The “Watchmen” star expressed her thanks for the lead actress in a limited series award in an orange chair, positioned in front of various frames, a glass-encased candle and wooden window blinds.
Berk stayed focused on the tee King wore under her vibrant pink blazer. “How am I supposed to give my real opinion about this Comfort Inn in Scottsdale when she’s sharing her moment with Breonna Taylor?” he said of her shirt. “We Stan Regina King ... Regina QUEEN!!!”
Upon learning he’d won the Emmy for his performance(s) in “I Know This Much Is True,” Ruffalo momentarily sat in disbelief with his wife, Sunrise Coigney, on a tufted white sofa. Said Berk, “I approve of this cute little setup. The fresh flowers were the perfect touch.”
The writers of “Watchmen”
Damon Lindelof, Cord Jefferson and the rest of the “Watchmen” writers accepted the award for best limited series by standing together in a living room, outfitted with a few plants, patriotic art pieces and printed pillows atop textured chairs. It was a striking tableau to Berk: “I feel like this could be a re-creation of an important historic home in a museum.”

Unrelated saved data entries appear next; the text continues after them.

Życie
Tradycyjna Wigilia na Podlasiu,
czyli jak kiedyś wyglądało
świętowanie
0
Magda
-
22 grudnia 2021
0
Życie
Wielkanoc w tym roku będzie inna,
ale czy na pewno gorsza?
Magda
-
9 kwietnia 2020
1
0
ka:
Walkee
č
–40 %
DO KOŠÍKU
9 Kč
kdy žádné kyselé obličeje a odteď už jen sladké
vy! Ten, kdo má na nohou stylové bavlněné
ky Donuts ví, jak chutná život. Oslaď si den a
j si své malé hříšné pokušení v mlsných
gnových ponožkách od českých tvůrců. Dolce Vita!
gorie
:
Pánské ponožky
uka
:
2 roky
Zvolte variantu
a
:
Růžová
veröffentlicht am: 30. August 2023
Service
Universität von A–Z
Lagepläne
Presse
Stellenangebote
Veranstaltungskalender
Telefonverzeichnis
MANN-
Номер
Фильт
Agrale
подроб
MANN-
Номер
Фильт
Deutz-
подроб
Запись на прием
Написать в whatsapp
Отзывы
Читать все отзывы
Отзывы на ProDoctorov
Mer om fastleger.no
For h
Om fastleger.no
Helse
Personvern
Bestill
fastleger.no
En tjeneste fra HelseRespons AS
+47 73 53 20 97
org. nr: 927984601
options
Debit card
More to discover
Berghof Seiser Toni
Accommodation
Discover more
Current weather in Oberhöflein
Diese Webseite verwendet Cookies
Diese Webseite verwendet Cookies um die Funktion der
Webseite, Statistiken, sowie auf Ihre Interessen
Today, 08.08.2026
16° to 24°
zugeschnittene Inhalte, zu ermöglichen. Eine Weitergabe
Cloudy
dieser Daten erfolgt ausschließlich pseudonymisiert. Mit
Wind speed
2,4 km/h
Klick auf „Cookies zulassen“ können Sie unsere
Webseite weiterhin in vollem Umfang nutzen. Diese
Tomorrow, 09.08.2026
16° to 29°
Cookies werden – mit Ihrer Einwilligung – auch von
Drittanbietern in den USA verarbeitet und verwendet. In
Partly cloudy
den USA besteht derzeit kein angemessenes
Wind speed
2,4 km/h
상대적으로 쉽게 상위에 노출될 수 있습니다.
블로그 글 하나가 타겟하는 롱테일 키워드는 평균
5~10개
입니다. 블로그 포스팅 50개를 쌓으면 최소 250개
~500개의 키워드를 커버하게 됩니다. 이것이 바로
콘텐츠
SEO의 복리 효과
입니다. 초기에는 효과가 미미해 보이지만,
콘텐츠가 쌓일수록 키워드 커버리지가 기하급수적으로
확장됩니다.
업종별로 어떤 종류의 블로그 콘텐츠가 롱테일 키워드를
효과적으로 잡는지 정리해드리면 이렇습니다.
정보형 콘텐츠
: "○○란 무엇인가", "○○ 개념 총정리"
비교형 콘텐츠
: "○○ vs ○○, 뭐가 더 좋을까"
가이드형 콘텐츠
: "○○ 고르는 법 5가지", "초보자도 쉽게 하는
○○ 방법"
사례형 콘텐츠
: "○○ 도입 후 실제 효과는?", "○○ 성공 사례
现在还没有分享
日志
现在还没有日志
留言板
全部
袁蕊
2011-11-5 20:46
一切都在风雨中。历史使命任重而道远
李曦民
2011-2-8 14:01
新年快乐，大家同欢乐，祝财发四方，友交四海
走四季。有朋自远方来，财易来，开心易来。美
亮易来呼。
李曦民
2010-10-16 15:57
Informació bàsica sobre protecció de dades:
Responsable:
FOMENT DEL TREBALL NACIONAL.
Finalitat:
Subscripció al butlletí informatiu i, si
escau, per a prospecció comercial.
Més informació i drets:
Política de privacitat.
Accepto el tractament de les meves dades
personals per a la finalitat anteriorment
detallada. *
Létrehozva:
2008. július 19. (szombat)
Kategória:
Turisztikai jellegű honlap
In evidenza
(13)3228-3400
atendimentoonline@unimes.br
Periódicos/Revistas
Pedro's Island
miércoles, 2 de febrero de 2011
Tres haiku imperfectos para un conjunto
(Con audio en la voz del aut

The director of the limited series “Unorthodox” sat surrounded by loved ones amid ornate wooden panels and a patterned rug. It was enough to give Berk “Clue” vibes. He joked, “Maria Schrader did it in the drawing room with the candlestick!”
Yahya Abdul-Mateen II
The standout supporting actor of “Watchmen” accepted his Emmy award while seated on a gray couch. According to Berk, it would’ve been a flawless moment with a perfect backdrop — except for that back corner behind him. “Come on, straighten those curtains! I don’t demand much!”
The supporting actress of “Mrs. America” shared her thanks in front of colorful shelves filled with picture frames, books and candles. It’s a pleasing sight for the eyes and the mind, said Berk: “I need a list of her book collection, please!”
The “Succession” star was practically framed by the brocade curtains hanging behind him. Berk considered it the most appropriate backdrop: “Just like ‘Succession,’ this room is dark and dramatic.”
The “Euphoria” star — who made history with her win — was surrounded by loved ones, seated in a living room with plenty of large plants and a poster tribute to the Supremes. “I love that she is surrounded by friends and family,” Berk said. “And a small forest!”
The “Succession” creator proved that he is anything but afraid of a bold pattern. It fits the situation, said Berk: “Print on print on print on print, like [“Succession’s] Emmy on Emmy on Emmy on Emmy.”
The “Succession” director delivered a moving speech from what appears to be a hotel room, with a purple orchid positioned among the gray furnishings. Berk’s thoughts? “Dramatic lighting — that is all.”
The “Morning Show” actor gave thanks from a living room with guitars and framed photos and a plant in view. However, this wasn’t a winning combination for Berk, who commented with a friendly wink that “the background is blurred just enough.”
The “Ozark” actress was seated in front of a window for her big moment, but Berk wondered if a bouquet was somewhat in the way. “Always make sure you don’t have plants popping out of your head in the background,” he said, but only passively. “Who cares, though! Congratulations on Emmy number 2!”